## Text to read:
A mountain lion has taken up residence in Griffith Park, one of the nation’s biggest and busiest urban parks eight miles from downtown Los Angeles, park officials said Wednesday, prompting them to begin posting signs that warn visitors of dangerous animals living in the area.
After receiving several reports of lion sightings by hikers and horseback riders in the last month, rangers say they found evidence of a lion bedding down in the higher reaches of the park. They said they also found the partially eaten leg of a deer nearby.
For now, however, park officials say they are not going to try to capture the animal or curb recreational activities.
“If there’s not an attack, there’s not going to be any killing” of a lion, said Tom Cotter, the senior park ranger for Griffith Park and the San Fernando Valley.
Southern California’s most recent lion attack occurred in January in Orange County’s Santa Ana Mountains when a man was fatally mauled while repairing his mountain bike in Whiting Ranch Wilderness Park. The man was found partially eaten. Another mountain biker was also attacked but survived.
Mountain lions in the state have attacked 14 people, killing six of them, since 1890, according to the California Department of Fish and Game.
Griffith Park straddles the eastern end of the Santa Monica Mountains northwest of downtown and is virtually surrounded by densely populated urban neighborhoods. It hosts about 10 million visitors annually. The 4,100-acre park is home to museums, a zoo, an observatory, golf courses, tennis courts and an outdoor concert hall.
The park rises from an apron of lawns to a web of canyons, steep, brushy slopes and small summits -- all served by an extensive network of horse paths and foot trails.
It has also served as the setting for hundreds of television shows and movies, including the 1960s television program “Batman.”
Wildlife experts are puzzled over how the lion got there. Experts suspect that it may have wandered south from the San Gabriel or Verdugo mountains, and used drainage channels -- possibly including the concrete-lined Los Angeles River -- to navigate at night around the tangle of streets in Burbank and Glendale.
On Wednesday morning, park officials began erecting signs at several park entrances that warn “Dangerous Animals May Be Present, Including Mountain Lions and Rattlesnakes.” Similar signs can be found in many other parks across Southern California.

## Given request:
Answer these questions using the mountain lion article above, putting each answer on its own line:
(a) What did rangers find near the place where the lion was bedding down?
(b) About how many visitors does Griffith Park host each year?
(c) Which 1960s television program used the park as a setting?
The lines that come next are taken from a separate source.

## Data:
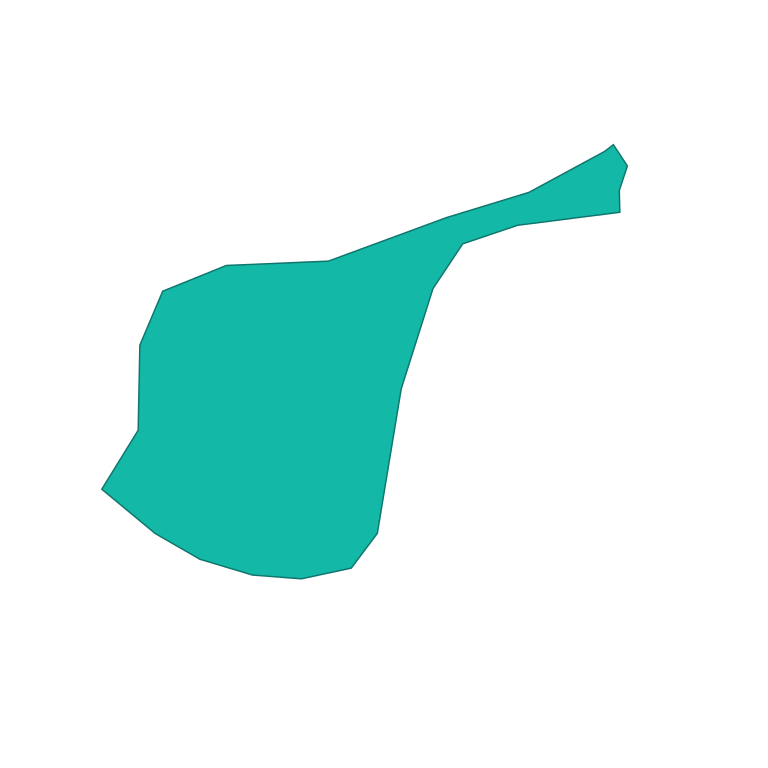 the District of Kapchorwa, rotated 251°
{"feature_id": "UGA-3112", "entity_name": "Kapchorwa", "entity_type": "District", "adm_level": 1, "iso_a3": "UGA", "parent_name": "Uganda", "parent_adm1": "", "projection": "equal_earth", "projection_center": [34.481, 1.268], "detail": "fine", "context": "isolated", "style": "filled", "palette": "teal", "viewbox_px": 768, "rotation_deg": 251, "n_neighbors": 0, "source": "natural_earth", "source_scale": "10m", "svg_char_len": 470}
<svg xmlns="http://www.w3.org/2000/svg" viewBox="0 0 768 768"><g transform="rotate(251 384 384)"><path d="M535.6,678.8L510.9,685.1L490.4,669.5L469.6,662.9L490.6,561.9L490.9,504.1L458.3,461.4L373.8,398.7L245.0,329.1L220.6,293.1L226.7,242.4L246.2,197.4L278.2,152.9L317.1,119.0L376.4,82.9L420.3,136.5L500.2,165.8L543.8,205.0L547.4,273.5L518.3,371.4L521.0,497.5L518.0,583.3L532.1,668.4L535.5,678.5L535.6,678.8Z" fill="#14b8a6" stroke="#0f766e" stroke-width="1.5"/></g></svg>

## The result:
(a) The partially eaten leg of a deer.
(b) About 10 million.
(c) "Batman."